__MATERIAL FOR THIS TASK__
══════════════════════════════
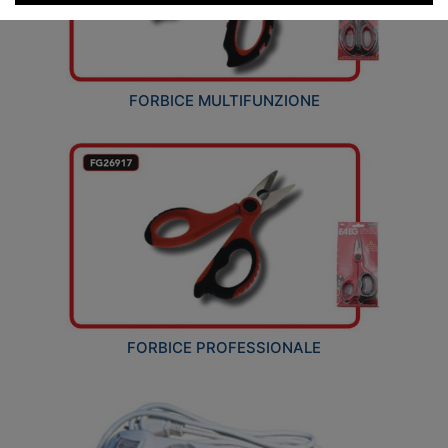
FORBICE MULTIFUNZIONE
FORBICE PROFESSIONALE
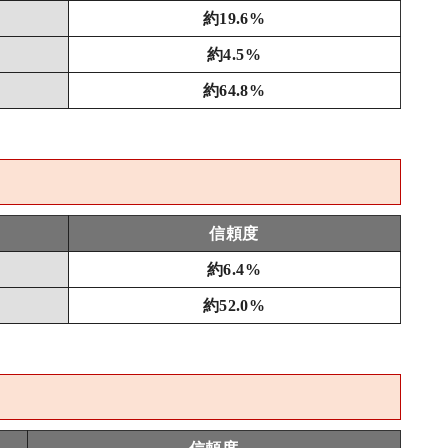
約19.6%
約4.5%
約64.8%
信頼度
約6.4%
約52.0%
══════════════════════════════
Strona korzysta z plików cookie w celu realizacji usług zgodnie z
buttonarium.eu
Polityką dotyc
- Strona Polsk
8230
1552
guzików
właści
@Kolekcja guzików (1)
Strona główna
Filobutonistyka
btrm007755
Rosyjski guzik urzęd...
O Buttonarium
══════════════════════════════
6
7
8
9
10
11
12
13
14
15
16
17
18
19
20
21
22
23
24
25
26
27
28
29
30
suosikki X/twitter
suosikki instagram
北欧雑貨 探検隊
══════════════════════════════
__ASSIGNMENT__
List every line from the entries above that contains the word "suosikki", counting only matches with the same capitalization.

__ANSWER TO THIS EXERCISE__
suosikki X/twitter
suosikki instagram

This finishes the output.